§ The problem
Show me every line in the listing that has the word "Password".

§ Information provided
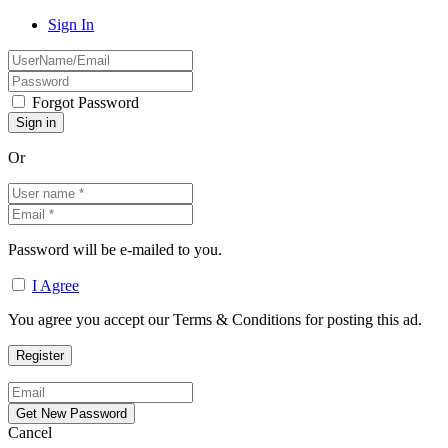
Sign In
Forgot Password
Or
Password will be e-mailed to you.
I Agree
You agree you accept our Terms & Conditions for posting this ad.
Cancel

§ Reply to the exercise
Forgot Password
Password will be e-mailed to you.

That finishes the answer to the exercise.